Yeah, a little while.


----------



## tree md (Feb 15, 2009)

Here's a few pics from the topside view. I shot a large doe out of this stand at 12 yards with my bow. She ran 20 yards and fell dead in like 7 seconds. My quickest bow kill ever. I use one of the hooks that you hang a bicycle on in a garage in this stand. Nice and wide hook. Allows me to grab my bow an the blind and remove it silently. Pretty good idea I thought.


----------



## yooper (Feb 16, 2009)




----------



## yooper (Feb 16, 2009)

The view, Big Lake in the back ground 2 miles away


----------



## stihl sawing (Feb 16, 2009)

Dang yoop, How the heck do you get up in that stand.lol Helicopter perhaps. What a terrific view.
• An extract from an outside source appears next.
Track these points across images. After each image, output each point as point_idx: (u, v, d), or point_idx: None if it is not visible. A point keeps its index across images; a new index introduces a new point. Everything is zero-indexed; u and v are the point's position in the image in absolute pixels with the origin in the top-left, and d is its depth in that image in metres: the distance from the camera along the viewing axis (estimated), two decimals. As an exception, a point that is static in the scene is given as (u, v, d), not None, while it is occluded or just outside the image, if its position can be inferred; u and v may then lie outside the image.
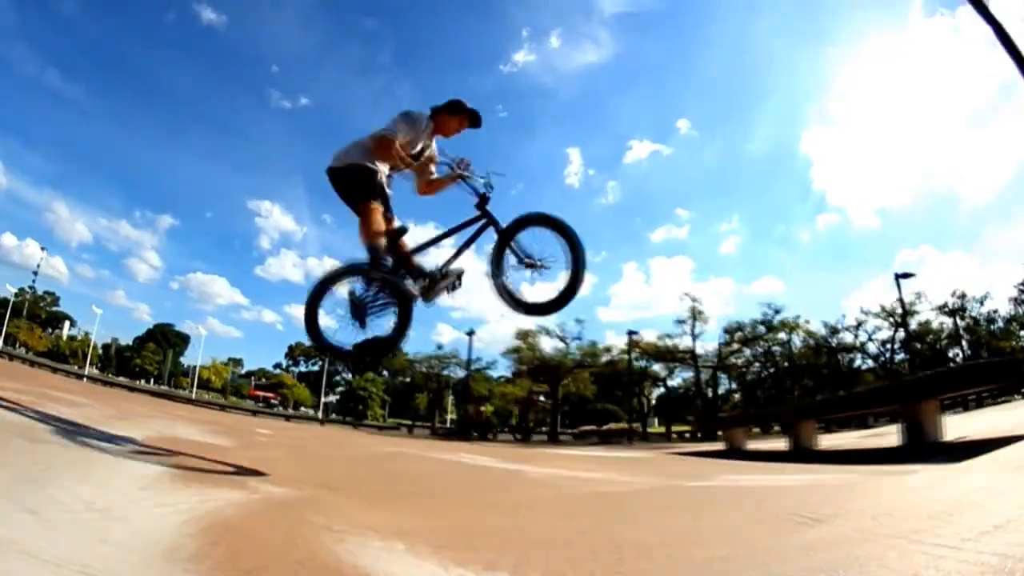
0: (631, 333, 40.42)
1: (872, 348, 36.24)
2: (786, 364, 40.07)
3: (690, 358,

Thanks for the look.


----------



## deer slayer (Feb 16, 2009)

:agree2: man what a view!!! better hope the wind don't sneek up on ya.


----------



## yooper (Feb 16, 2009)

lol with the wind...I only get a couple days of the fire arm season that I can sit up there...I have a reflective pie tin about 250 yards down one of the shooting lanes that I check out often for the sway of the tree. The tree sits right in the middle of mt 98 acres of hunting land and I have shooting lanes cut out from the tree like a wagon wheel all about 300 to 375 yeards. the blind is 77 feet in the tree so it gives me a pretty good view of the property.Cant shoot deer right below mw though as I would ither have to hit the top of the head or ruin the backstraps In the summer I will sometimes hike up the tree to down a 6 pack and enjoy the breeze off lake Superior
I do have a blind at the bottom of the tree for windy days or if the temp is below 10°F. here are a cuple more views


----------



## KD57 (Feb 16, 2009)

Nice stands ya'll have there, and high too !! I bowhunt, so my stands consist of brushed up spots on the ground. Tree stands don't work too well in an 8 ft. tall mesquite tree, lol.


----------